Poseł potwierdził, że nawet w polityce można się zaprzyjaźnić. - Z wieloma naszymi kolegami od niemalże 30 lat jesteśmy razem, wspieramy się, przyjaźnimy, kolegujemy - mówił. Na pytanie o to, z kim poseł PiS ma tak dobre relacje, wymienił Ryszarda Czarneckiego, Marka Asta i Wojciecha Szaramę.
Suski dodał, że "jest tam takie grono, które się często spotyka, jak jest posiedzenie Sejmu; i jak jest dłuższa przerwa, to rzeczywiście za sobą tęsknimy". - Przyjaciele za sobą tęsknią, jak się długo nie widzą - powiedział polityk.
Więcej informacji z kraju i ze świata znajdziesz na stronie głównej Gazeta.pl.

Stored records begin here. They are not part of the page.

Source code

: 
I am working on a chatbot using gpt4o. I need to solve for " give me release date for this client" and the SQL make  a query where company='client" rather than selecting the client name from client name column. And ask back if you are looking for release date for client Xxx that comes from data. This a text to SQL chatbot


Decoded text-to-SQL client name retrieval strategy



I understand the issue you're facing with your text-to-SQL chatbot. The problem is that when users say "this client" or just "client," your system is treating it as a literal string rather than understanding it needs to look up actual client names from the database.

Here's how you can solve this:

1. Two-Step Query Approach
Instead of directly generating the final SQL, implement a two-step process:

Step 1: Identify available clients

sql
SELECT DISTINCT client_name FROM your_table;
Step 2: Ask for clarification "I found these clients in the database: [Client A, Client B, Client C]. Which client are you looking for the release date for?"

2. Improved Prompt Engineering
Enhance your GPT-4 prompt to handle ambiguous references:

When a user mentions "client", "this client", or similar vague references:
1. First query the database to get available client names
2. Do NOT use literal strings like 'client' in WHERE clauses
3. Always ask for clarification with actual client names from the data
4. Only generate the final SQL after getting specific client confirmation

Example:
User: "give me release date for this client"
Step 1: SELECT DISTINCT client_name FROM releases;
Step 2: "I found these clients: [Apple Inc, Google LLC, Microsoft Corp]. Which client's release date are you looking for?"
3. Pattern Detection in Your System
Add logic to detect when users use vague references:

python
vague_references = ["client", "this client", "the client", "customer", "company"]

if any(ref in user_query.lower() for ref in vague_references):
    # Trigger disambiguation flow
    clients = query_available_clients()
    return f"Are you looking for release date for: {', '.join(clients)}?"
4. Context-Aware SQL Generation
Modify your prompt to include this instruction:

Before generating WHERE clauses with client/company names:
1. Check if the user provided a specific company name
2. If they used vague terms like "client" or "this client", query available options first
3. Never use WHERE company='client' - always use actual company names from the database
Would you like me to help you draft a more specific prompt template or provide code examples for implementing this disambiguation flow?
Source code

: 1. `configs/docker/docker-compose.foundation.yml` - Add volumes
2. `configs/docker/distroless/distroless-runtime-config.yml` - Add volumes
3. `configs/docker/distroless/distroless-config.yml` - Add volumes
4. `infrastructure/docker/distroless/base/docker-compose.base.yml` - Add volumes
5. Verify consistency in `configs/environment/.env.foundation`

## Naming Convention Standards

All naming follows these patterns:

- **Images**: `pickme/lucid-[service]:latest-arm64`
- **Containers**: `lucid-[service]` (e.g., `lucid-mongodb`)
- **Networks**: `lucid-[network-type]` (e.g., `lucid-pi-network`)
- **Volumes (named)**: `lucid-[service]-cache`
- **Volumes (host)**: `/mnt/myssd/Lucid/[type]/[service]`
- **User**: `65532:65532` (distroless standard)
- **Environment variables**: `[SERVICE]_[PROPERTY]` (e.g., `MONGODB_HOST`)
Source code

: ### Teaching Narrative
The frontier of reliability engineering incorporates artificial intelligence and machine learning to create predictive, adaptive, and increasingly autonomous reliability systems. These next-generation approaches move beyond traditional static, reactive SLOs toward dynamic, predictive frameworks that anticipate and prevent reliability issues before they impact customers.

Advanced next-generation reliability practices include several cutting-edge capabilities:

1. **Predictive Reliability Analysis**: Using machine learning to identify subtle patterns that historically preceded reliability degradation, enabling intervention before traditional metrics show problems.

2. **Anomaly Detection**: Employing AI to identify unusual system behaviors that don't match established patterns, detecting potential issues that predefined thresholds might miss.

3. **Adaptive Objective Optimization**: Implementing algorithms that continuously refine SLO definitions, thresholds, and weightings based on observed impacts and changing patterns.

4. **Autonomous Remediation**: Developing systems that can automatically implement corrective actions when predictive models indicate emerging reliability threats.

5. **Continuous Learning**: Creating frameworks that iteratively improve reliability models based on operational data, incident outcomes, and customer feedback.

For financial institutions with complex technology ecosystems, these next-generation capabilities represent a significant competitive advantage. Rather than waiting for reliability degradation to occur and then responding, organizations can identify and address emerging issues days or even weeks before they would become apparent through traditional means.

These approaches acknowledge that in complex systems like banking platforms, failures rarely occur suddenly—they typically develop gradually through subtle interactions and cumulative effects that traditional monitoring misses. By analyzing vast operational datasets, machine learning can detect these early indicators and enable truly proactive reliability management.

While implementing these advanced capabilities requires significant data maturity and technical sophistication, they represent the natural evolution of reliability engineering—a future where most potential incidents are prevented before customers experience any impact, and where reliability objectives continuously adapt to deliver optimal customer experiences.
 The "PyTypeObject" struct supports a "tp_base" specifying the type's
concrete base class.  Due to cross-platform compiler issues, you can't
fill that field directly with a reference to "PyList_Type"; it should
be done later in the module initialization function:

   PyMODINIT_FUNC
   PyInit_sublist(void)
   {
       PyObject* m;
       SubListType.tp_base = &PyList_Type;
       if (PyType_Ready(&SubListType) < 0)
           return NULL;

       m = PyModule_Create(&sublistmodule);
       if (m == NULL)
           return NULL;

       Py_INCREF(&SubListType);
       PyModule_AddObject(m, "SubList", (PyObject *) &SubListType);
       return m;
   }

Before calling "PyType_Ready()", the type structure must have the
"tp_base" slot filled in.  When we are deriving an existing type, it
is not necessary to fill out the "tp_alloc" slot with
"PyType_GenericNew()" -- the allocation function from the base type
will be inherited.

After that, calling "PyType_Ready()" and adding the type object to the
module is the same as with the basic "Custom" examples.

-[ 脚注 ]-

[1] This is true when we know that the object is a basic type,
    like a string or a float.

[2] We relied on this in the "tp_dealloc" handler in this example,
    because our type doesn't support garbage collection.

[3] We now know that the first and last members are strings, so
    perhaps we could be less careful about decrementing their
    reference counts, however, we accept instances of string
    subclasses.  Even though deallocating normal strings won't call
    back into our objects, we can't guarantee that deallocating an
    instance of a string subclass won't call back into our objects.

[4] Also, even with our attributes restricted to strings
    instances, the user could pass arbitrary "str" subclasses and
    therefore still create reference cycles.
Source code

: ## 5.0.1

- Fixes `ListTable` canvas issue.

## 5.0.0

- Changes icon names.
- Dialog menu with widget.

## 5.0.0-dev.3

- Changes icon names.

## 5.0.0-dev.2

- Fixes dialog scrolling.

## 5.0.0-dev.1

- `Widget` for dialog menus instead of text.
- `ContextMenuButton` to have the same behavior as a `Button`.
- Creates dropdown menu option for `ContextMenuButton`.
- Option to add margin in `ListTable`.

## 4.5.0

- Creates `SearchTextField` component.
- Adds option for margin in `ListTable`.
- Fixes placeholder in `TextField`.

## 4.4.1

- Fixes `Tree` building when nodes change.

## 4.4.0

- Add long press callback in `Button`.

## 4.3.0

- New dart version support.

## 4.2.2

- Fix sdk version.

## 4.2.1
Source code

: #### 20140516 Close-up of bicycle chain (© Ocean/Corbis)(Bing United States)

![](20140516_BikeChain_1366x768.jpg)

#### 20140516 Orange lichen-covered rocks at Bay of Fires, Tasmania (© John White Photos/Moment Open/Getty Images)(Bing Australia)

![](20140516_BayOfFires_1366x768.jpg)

Prowadzący program dopytywał Marka Suskiego, czy możliwa jest przyjaźń z politykami opozycji, na co poseł PiS stwierdził, że jest to możliwe, jednak "bardzo trudne i niebezpieczne dla obu stron". - Z niektórymi posłami z opozycji mam sympatyczne relacje. Czy to przyjaźń? Może za dużo powiedziane - stwierdził.
Poseł powstrzymał się od podania nazwisk polityków spoza obozu rządzącego, z którymi się koleguje. Stwierdził, że nie może zdradzić, o kogo chodzi, by "nie zrobić im krzywdy". Na tę wypowiedź prowadzący skomentował, że "czasy teraz takie, że jak pan powie, że kogoś lubi, to Tusk go zaraz z partii wyrzuci". - No właśnie, pocałunek śmierci, jak to mówią, lepiej tego nie robić - odpowiedział Suski.
Marek Suski w programie Roberta Mazurka podzielił się też historią o tym, jaki prezent zrobił swojej żonie z okazji ich pierwszego święta zakochanych. Jak przekazał, własnoręcznie przygotował wówczas dla niej pierścionek. - Miałem w szkole takiego profesora, który był nauczycielem w szkole złotniczej i nauczył mnie też wykonywania przedmiotów z różnych metali - z miedzi, mosiądzu, srebra, złota - opowiedział.